Your instructions: Print out the data below in full and exactly, skipping the pictures.

[Collected data]
-----

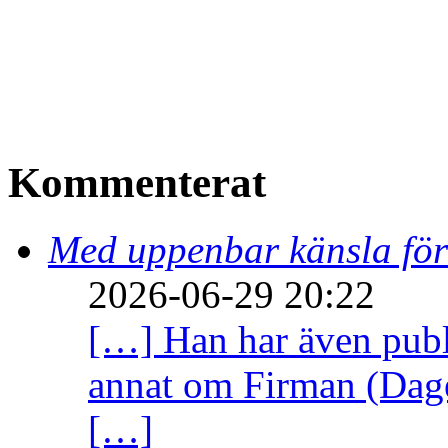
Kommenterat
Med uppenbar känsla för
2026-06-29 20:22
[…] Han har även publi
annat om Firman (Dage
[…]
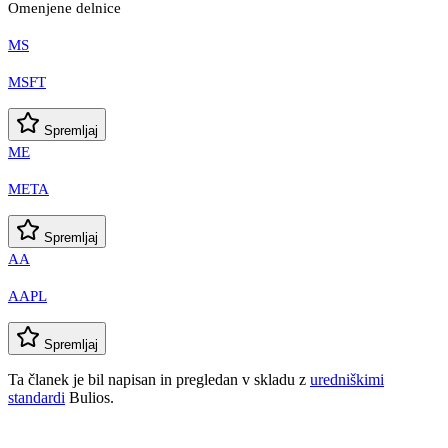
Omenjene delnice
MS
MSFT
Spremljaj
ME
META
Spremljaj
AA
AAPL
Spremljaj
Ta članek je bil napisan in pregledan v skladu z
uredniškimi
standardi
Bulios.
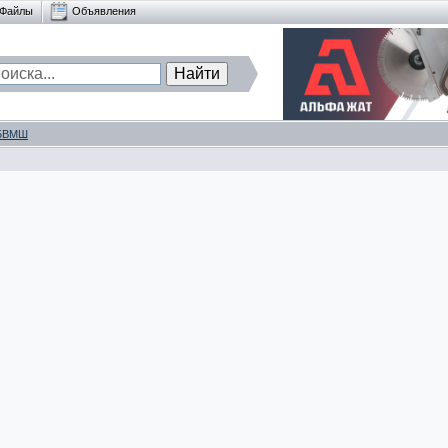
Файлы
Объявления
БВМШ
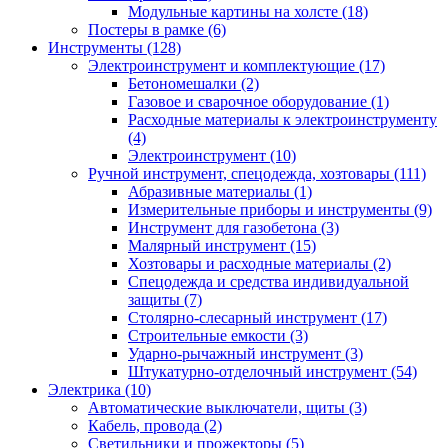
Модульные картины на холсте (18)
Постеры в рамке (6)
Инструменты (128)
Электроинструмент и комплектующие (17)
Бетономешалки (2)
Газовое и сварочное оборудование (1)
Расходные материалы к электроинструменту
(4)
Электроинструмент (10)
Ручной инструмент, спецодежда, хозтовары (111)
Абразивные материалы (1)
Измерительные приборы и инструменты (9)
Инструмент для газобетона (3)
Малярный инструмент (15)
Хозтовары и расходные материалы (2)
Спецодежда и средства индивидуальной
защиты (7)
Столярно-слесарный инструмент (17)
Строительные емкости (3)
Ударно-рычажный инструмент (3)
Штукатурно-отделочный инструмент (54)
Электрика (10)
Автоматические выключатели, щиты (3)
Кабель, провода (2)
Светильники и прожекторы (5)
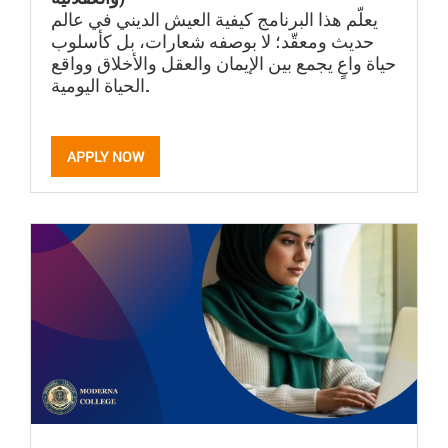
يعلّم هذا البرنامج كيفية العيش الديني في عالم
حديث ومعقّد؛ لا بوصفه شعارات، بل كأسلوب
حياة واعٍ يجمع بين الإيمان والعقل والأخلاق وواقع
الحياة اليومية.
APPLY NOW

-----

Written response:
Kommenterat
Med uppenbar känsla för
2026-06-29 20:22
[…] Han har även publi
annat om Firman (Dage
[…]
Omenjene delnice
MS
MSFT
Spremljaj
ME
META
Spremljaj
AA
AAPL
Spremljaj
Ta članek je bil napisan in pregledan v skladu z
uredniškimi
standardi
Bulios.
Файлы
Объявления
БВМШ
Модульные картины на холсте (18)
Постеры в рамке (6)
Инструменты (128)
Электроинструмент и комплектующие (17)
Бетономешалки (2)
Газовое и сварочное оборудование (1)
Расходные материалы к электроинструменту
(4)
Электроинструмент (10)
Ручной инструмент, спецодежда, хозтовары (111)
Абразивные материалы (1)
Измерительные приборы и инструменты (9)
Инструмент для газобетона (3)
Малярный инструмент (15)
Хозтовары и расходные материалы (2)
Спецодежда и средства индивидуальной
защиты (7)
Столярно-слесарный инструмент (17)
Строительные емкости (3)
Ударно-рычажный инструмент (3)
Штукатурно-отделочный инструмент (54)
Электрика (10)
Автоматические выключатели, щиты (3)
Кабель, провода (2)
Светильники и прожекторы (5)
يعلّم هذا البرنامج كيفية العيش الديني في عالم
حديث ومعقّد؛ لا بوصفه شعارات، بل كأسلوب
حياة واعٍ يجمع بين الإيمان والعقل والأخلاق وواقع
الحياة اليومية.
APPLY NOW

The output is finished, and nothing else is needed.